Víctor Manuel Anastasio Galicia Ávila (born 15 April 1952) is a Mexican politician from the Institutional Revolutionary Party (PRI). From 2010 to 2012 he served as Deputy of the LXI Legislature of the Mexican Congress representing Baja California Sur.

Galicia Ávila graduated as an architect from the International Schools of Latin America. He worked as Chief of Cartography and Plans of the Agrarian Reform Secretariat in Mexico City from 1981 to 1983. In 1987 he served as Head of the Department of Higher Organizations of the Agrarian Reform Secretariat of Mexico City. In 1989 he was Chief of Agroexports of the Secretary of Agriculture and Hydraulic Resources in Mexico City, and in 1994 he was elected State Delegate of the National Commission of Integral Development and Social Justice for the Indigenous Peoples of Ensenada, Baja California. In 1998 he was elected proprietary counselor of the Rural Credit Bank of the Northwest.

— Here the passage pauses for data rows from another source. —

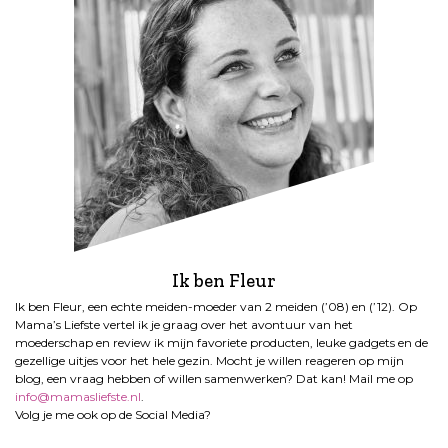
Ik ben Fleur
Ik ben Fleur, een echte meiden-moeder van 2 meiden (’08) en (’12). Op
Mama’s Liefste vertel ik je graag over het avontuur van het
moederschap en review ik mijn favoriete producten, leuke gadgets en de
gezellige uitjes voor het hele gezin. Mocht je willen reageren op mijn
blog, een vraag hebben of willen samenwerken? Dat kan! Mail me op
info@mamasliefste.nl
.
Volg je me ook op de Social Media?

He has served as Delegate of the National Executive Committee of the Institutional Revolutionary Party in the State of Baja California Sur; Delegate of the National Executive Committee of the National Peasant Confederation in the States of Oaxaca, State of Mexico, and Campeche.

He is currently Secretary of Fisheries and Aquaculture of the National Executive Committee of the National Peasant Confederation.

Víctor Manuel Galicia Ávila took protest as senator of the LXIII Legislature in February 2018.